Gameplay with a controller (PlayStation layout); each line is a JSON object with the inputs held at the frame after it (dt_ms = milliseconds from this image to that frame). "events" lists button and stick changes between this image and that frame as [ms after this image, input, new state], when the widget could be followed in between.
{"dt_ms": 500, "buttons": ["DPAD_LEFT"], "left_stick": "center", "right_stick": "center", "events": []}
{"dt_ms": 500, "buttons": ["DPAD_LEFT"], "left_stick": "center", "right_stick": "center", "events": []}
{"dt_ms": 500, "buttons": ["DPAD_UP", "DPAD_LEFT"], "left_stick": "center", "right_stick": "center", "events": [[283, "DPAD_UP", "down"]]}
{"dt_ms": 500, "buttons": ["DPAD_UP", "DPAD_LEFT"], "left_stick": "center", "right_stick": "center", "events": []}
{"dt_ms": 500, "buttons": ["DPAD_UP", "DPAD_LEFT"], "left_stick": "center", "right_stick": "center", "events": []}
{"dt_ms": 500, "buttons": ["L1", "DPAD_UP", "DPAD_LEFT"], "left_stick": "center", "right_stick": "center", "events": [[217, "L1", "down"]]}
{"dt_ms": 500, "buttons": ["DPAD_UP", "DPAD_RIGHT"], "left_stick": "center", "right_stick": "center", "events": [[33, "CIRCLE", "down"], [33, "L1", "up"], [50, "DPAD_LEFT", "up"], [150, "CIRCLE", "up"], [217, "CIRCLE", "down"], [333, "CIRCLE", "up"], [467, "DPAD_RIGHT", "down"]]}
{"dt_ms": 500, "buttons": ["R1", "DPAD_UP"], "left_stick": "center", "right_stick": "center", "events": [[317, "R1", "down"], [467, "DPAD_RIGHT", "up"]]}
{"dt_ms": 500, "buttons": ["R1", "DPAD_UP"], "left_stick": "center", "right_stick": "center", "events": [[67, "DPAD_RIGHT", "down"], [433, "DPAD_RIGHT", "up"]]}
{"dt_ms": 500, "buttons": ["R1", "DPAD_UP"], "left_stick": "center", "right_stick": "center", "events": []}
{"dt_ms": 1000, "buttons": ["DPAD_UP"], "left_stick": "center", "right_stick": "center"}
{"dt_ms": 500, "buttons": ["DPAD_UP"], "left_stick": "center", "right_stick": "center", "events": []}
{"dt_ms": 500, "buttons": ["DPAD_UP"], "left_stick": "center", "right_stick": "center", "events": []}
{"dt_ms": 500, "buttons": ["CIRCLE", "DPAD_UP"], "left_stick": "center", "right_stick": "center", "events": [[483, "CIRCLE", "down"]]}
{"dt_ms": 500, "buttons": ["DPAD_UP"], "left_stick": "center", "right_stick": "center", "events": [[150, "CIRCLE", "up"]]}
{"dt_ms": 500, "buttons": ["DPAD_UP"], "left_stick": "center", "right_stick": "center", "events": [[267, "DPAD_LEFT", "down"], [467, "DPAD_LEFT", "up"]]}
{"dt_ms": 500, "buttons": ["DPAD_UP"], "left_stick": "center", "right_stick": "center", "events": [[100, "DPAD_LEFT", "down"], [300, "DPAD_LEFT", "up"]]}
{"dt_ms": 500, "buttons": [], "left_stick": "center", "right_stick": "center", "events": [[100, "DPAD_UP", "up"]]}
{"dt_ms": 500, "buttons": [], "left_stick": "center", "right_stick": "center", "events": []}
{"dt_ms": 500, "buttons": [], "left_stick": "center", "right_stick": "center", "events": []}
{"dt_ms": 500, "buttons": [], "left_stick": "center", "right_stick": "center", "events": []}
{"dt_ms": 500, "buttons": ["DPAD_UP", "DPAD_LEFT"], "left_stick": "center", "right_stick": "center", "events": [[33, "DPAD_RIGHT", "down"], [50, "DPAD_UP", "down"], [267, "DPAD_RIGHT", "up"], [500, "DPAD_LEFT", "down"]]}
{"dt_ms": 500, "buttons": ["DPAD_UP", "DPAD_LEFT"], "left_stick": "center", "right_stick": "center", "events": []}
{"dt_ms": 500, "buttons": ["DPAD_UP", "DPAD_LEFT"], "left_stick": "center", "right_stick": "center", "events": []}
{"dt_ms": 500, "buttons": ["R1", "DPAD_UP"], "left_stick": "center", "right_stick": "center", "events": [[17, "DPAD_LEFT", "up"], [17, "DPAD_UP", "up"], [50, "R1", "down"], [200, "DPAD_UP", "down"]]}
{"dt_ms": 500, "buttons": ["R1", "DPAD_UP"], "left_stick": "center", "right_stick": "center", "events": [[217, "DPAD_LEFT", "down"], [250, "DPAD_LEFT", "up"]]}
* * *
-- Your instructions --
Give the number of lines in the entries above that include the string "CIRCLE". No other output is expected.

-- Written solution --
3